* Exercise instructions: For this exercise, write out exactly the lines of the material from the one containing "du SEO, qu’ils" through the end, both ends included, and nothing more.

------------------------

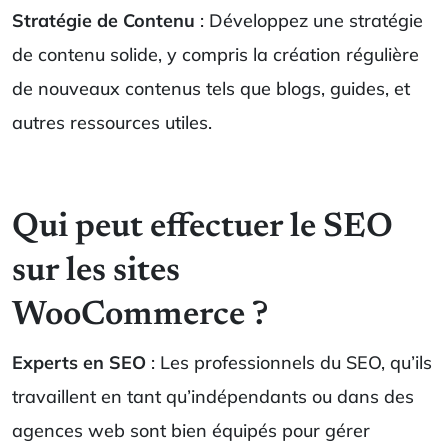
Stratégie de Contenu
: Développez une stratégie
de contenu solide, y compris la création régulière
de nouveaux contenus tels que blogs, guides, et
autres ressources utiles.
Qui peut effectuer le SEO
sur les sites
WooCommerce ?
Experts en SEO
: Les professionnels du SEO, qu’ils
travaillent en tant qu’indépendants ou dans des
agences web sont bien équipés pour gérer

------------------------

* Answer to this problem:
: Les professionnels du SEO, qu’ils
travaillent en tant qu’indépendants ou dans des
agences web sont bien équipés pour gérer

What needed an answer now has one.